Kelvin Madzongwe

Personal information
- Full name: Kelvin Wilbert Madzongwe
- Date of birth: 5 January 1990 (age 35)
- Place of birth: Magwegwe, Zimbabwe
- Height: 1.88 m (6 ft 2 in)
- Position(s): Defensive midfielder

Team information
- Current team: F.C. Platinum
- Number: 4

College career
- Years: Team / Apps / (Gls)
- 2010–2014: Boston U Terriers / 62 / (2)

Senior career*
- Years: Team / Apps / (Gls)
- 2007–2008: Bulawayo Chiefs
- 2008–2009: Njube Sundowns
- 2009–2010: Chicken Inn
- 2016–2018: Bulawayo City
- 2018–: F.C. Platinum

International career^{‡}
- 2019–: Zimbabwe / 7 / (0)

= Kelvin Madzongwe =

Zimbabwean footballer (born 1990)

Kelvin Wilbert Madzongwe (born 5 January 1990) is a Zimbabwean professional footballer who plays as a defensive midfielder for the Zimbabwean club F.C. Platinum, and the Zimbabwe national team.

==Club career==
Madzongwe began his career as a footballer in Zimbabwe with Bulawayo Chiefs, Njube Sundowns and Chicken Inn. He was scouted by the Boston University Terriers, and from 2010 to 2014 studied Communications and Marketing relations at Boston University while playing for their university side.

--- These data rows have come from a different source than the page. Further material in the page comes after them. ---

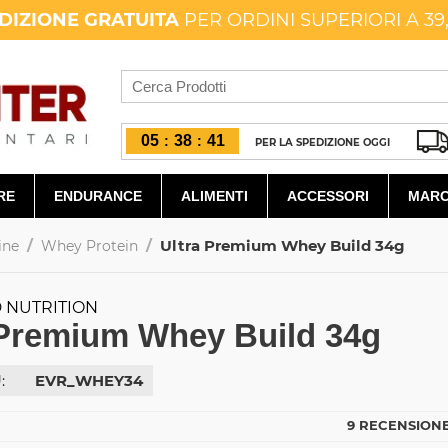
DIZIONE GRATUITA
PER ORDINI SUPERIORI A 39
05
38
40
:
:
PER LA SPEDIZIONE OGGI
RE
ENDURANCE
ALIMENTI
ACCESSORI
MARC
/
/
Ultra Premium Whey Build 34g
ine
Whey Protein
 NUTRITION
 Premium Whey Build 34g
:
EVR_WHEY34
9 RECENSIONE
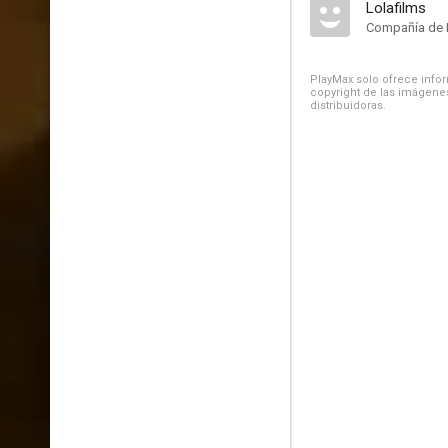
Lolafilms
Compañía de 
PlayMax solo ofrece inform
copyright de las imágenes
distribuidoras.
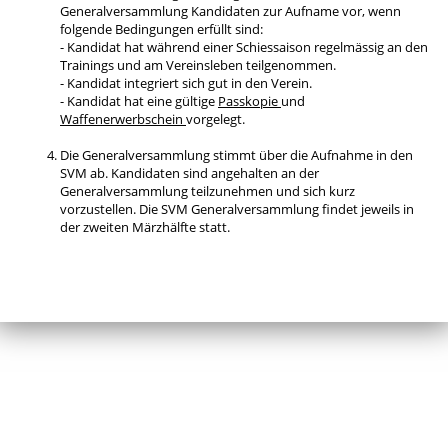
Generalversammlung Kandidaten zur Aufname vor, wenn
folgende Bedingungen erfüllt sind:
- Kandidat hat während einer Schiessaison regelmässig an den
Trainings und am Vereinsleben teilgenommen.
- Kandidat integriert sich gut in den Verein.
- Kandidat hat eine gültige
Passkopie
und
Waffenerwerbschein
vorgelegt.
Die Generalversammlung stimmt über die Aufnahme in den
SVM ab. Kandidaten sind angehalten an der
Generalversammlung teilzunehmen und sich kurz
vorzustellen. Die SVM Generalversammlung findet jeweils in
der zweiten Märzhälfte statt.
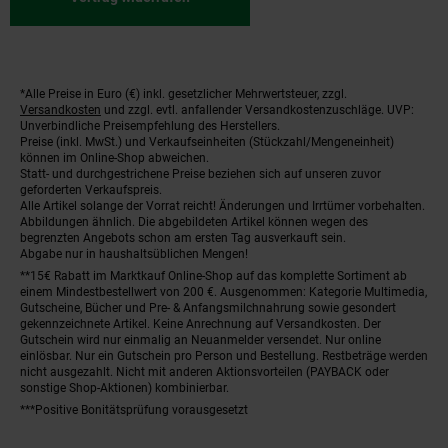
*Alle Preise in Euro (€) inkl. gesetzlicher Mehrwertsteuer, zzgl.
Fußnoten
Versandkosten
und zzgl. evtl. anfallender Versandkostenzuschläge. UVP:
Unverbindliche Preisempfehlung des Herstellers.
Preise (inkl. MwSt.) und Verkaufseinheiten (Stückzahl/Mengeneinheit)
können im Online-Shop abweichen.
Statt- und durchgestrichene Preise beziehen sich auf unseren zuvor
geforderten Verkaufspreis.
Alle Artikel solange der Vorrat reicht! Änderungen und Irrtümer vorbehalten.
Abbildungen ähnlich. Die abgebildeten Artikel können wegen des
begrenzten Angebots schon am ersten Tag ausverkauft sein.
Abgabe nur in haushaltsüblichen Mengen!
**15€ Rabatt im Marktkauf Online-Shop auf das komplette Sortiment ab
einem Mindestbestellwert von 200 €. Ausgenommen: Kategorie Multimedia,
Gutscheine, Bücher und Pre- & Anfangsmilchnahrung sowie gesondert
gekennzeichnete Artikel. Keine Anrechnung auf Versandkosten. Der
Gutschein wird nur einmalig an Neuanmelder versendet. Nur online
einlösbar. Nur ein Gutschein pro Person und Bestellung. Restbeträge werden
nicht ausgezahlt. Nicht mit anderen Aktionsvorteilen (PAYBACK oder
sonstige Shop-Aktionen) kombinierbar.
***Positive Bonitätsprüfung vorausgesetzt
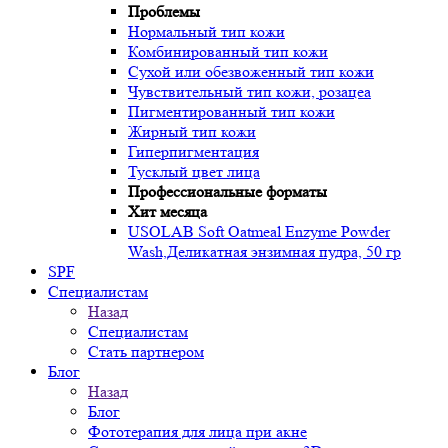
Проблемы
Нормальный тип кожи
Комбинированный тип кожи
Сухой или обезвоженный тип кожи
Чувствительный тип кожи, розацеа
Пигментированный тип кожи
Жирный тип кожи
Гиперпигментация
Тусклый цвет лица
Профессиональные форматы
Хит месяца
USOLAB Soft Oatmeal Enzyme Powder
Wash,Деликатная энзимная пудра, 50 гр
SPF
Специалистам
Назад
Специалистам
Стать партнером
Блог
Назад
Блог
Фототерапия для лица при акне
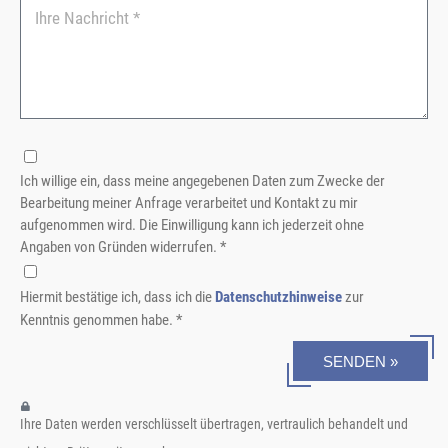
Ich willige ein, dass meine angegebenen Daten zum Zwecke der
Bearbeitung meiner Anfrage verarbeitet und Kontakt zu mir
aufgenommen wird. Die Einwilligung kann ich jederzeit ohne
Angaben von Gründen widerrufen. *
Hiermit bestätige ich, dass ich die
Datenschutzhinweise
zur
Kenntnis genommen habe. *
SENDEN »
Ihre Daten werden verschlüsselt übertragen, vertraulich behandelt und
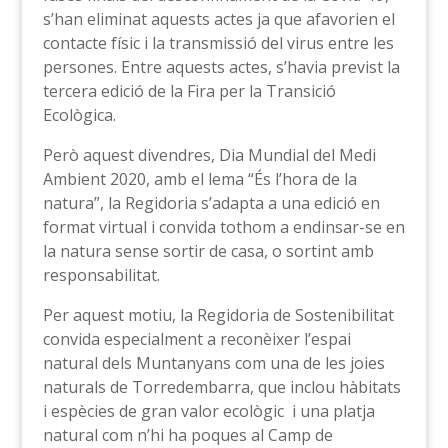
s’han eliminat aquests actes ja que afavorien el
contacte físic i la transmissió del virus entre les
persones. Entre aquests actes, s’havia previst la
tercera edició de la Fira per la Transició
Ecològica.
Però aquest divendres, Dia Mundial del Medi
Ambient 2020, amb el lema “És l’hora de la
natura”, la Regidoria s’adapta a una edició en
format virtual i convida tothom a endinsar-se en
la natura sense sortir de casa, o sortint amb
responsabilitat.
Per aquest motiu, la Regidoria de Sostenibilitat
convida especialment a reconèixer l’espai
natural dels Muntanyans com una de les joies
naturals de Torredembarra, que inclou hàbitats
i espècies de gran valor ecològic i una platja
natural com n’hi ha poques al Camp de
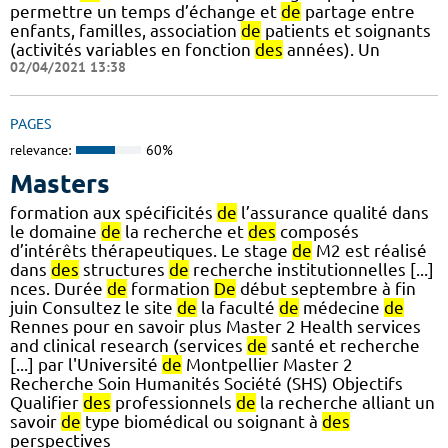
permettre un temps d’échange et
de
partage entre
enfants, familles, association
de
patients et soignants
(activités variables en fonction
des
années). Un
02/04/2021 13:38
PAGES
relevance:
60%
Masters
formation aux spécificités
de
l’assurance qualité dans
le domaine
de
la recherche et
des
composés
d’intérêts thérapeutiques. Le stage
de
M2 est réalisé
dans
des
structures
de
recherche institutionnelles [...]
nces. Durée
de
formation
De
début septembre à fin
juin Consultez le site
de
la faculté
de
médecine
de
Rennes pour en savoir plus Master 2 Health services
and clinical research (services
de
santé et recherche
[...] par l'Université
de
Montpellier Master 2
Recherche Soin Humanités Société (SHS) Objectifs
Qualifier
des
professionnels
de
la recherche alliant un
savoir
de
type biomédical ou soignant à
des
perspectives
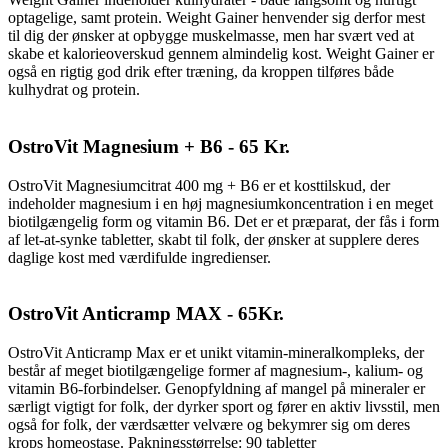
optagelige, samt protein. Weight Gainer henvender sig derfor mest
til dig der ønsker at opbygge muskelmasse, men har svært ved at
skabe et kalorieoverskud gennem almindelig kost. Weight Gainer er
også en rigtig god drik efter træning, da kroppen tilføres både
kulhydrat og protein.
OstroVit Magnesium + B6 - 65 Kr.
OstroVit Magnesiumcitrat 400 mg + B6 er et kosttilskud, der
indeholder magnesium i en høj magnesiumkoncentration i en meget
biotilgængelig form og vitamin B6. Det er et præparat, der fås i form
af let-at-synke tabletter, skabt til folk, der ønsker at supplere deres
daglige kost med værdifulde ingredienser.
OstroVit Anticramp MAX - 65Kr.
OstroVit Anticramp Max er et unikt vitamin-mineralkompleks, der
består af meget biotilgængelige former af magnesium-, kalium- og
vitamin B6-forbindelser. Genopfyldning af mangel på mineraler er
særligt vigtigt for folk, der dyrker sport og fører en aktiv livsstil, men
også for folk, der værdsætter velvære og bekymrer sig om deres
krops homeostase. Pakningsstørrelse: 90 tabletter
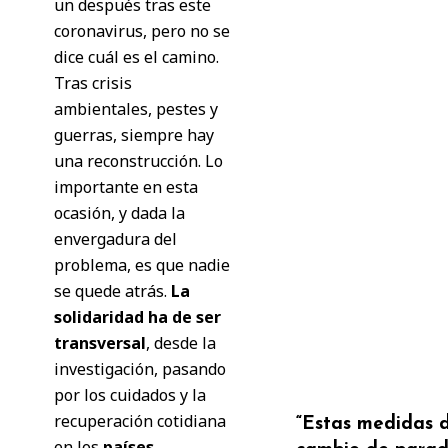
un después tras este
coronavirus, pero no se
dice cuál es el camino.
Tras crisis
ambientales, pestes y
guerras, siempre hay
una reconstrucción. Lo
importante en esta
ocasión, y dada la
envergadura del
problema, es que nadie
se quede atrás.
La
solidaridad ha de ser
transversal
, desde la
investigación, pasando
por los cuidados y la
recuperación cotidiana
“Estas medidas d
en los
países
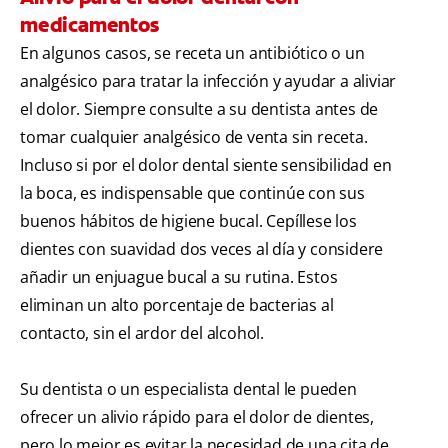
medicamentos
En algunos casos, se receta un antibiótico o un
analgésico para tratar la infección y ayudar a aliviar
el dolor. Siempre consulte a su dentista antes de
tomar cualquier analgésico de venta sin receta.
Incluso si por el dolor dental siente sensibilidad en
la boca, es indispensable que continúe con sus
buenos hábitos de higiene bucal. Cepíllese los
dientes con suavidad dos veces al día y considere
añadir un enjuague bucal a su rutina. Estos
eliminan un alto porcentaje de bacterias al
contacto, sin el ardor del alcohol.
Su dentista o un especialista dental le pueden
ofrecer un alivio rápido para el dolor de dientes,
pero lo mejor es evitar la necesidad de una cita de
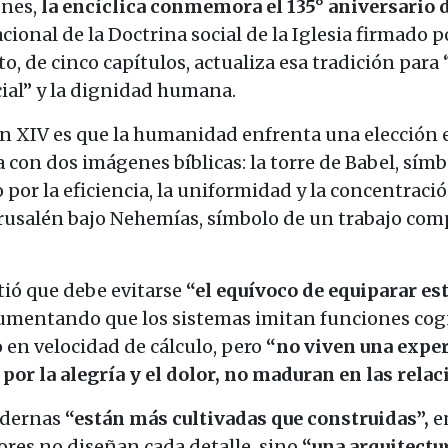
unes,
la encíclica conmemora el 135° aniversario 
cional de la Doctrina social de la Iglesia firmado 
, de cinco capítulos, actualiza esa tradición para 
cial” y la dignidad humana.
ón XIV es que la humanidad enfrenta una elección 
a con dos imágenes bíblicas: la torre de Babel, sím
por la eficiencia, la uniformidad y la concentraci
Jerusalén bajo Nehemías, símbolo de un trabajo com
rtió que debe evitarse
“el equívoco de equiparar es
umentando que los sistemas imitan funciones cog
en velocidad de cálculo, pero
“no viven una exper
por la alegría y el dolor, no maduran en las relac
odernas
“están más cultivadas que construidas”,
e
dores no diseñan cada detalle, sino
“una arquitectu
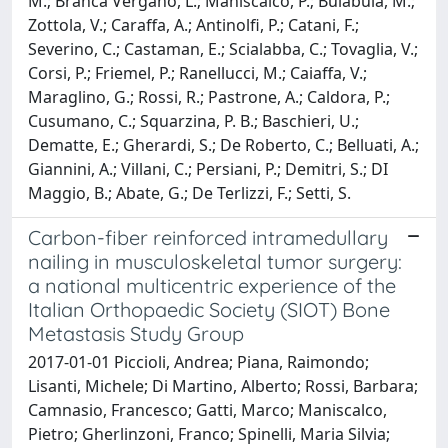
M.; Branca Vergano, L.; Maniscalco, P.; Bulabula, M.;
Zottola, V.; Caraffa, A.; Antinolfi, P.; Catani, F.;
Severino, C.; Castaman, E.; Scialabba, C.; Tovaglia, V.;
Corsi, P.; Friemel, P.; Ranellucci, M.; Caiaffa, V.;
Maraglino, G.; Rossi, R.; Pastrone, A.; Caldora, P.;
Cusumano, C.; Squarzina, P. B.; Baschieri, U.;
Dematte, E.; Gherardi, S.; De Roberto, C.; Belluati, A.;
Giannini, A.; Villani, C.; Persiani, P.; Demitri, S.; DI
Maggio, B.; Abate, G.; De Terlizzi, F.; Setti, S.
Carbon-fiber reinforced intramedullary
nailing in musculoskeletal tumor surgery:
a national multicentric experience of the
Italian Orthopaedic Society (SIOT) Bone
Metastasis Study Group
2017-01-01 Piccioli, Andrea; Piana, Raimondo;
Lisanti, Michele; Di Martino, Alberto; Rossi, Barbara;
Camnasio, Francesco; Gatti, Marco; Maniscalco,
Pietro; Gherlinzoni, Franco; Spinelli, Maria Silvia;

He returned to Zimbabwe to continue his football career, where he played for Bulawayo City and F.C. Platinum.

==International career==
Takwara made his international debut with the Zimbabwe national team in a 3–1 2020 African Nations Championship qualification win over Mauritius on 4 August 2019. He was part of the Zimbabwe squad the 2021 Africa Cup of Nations.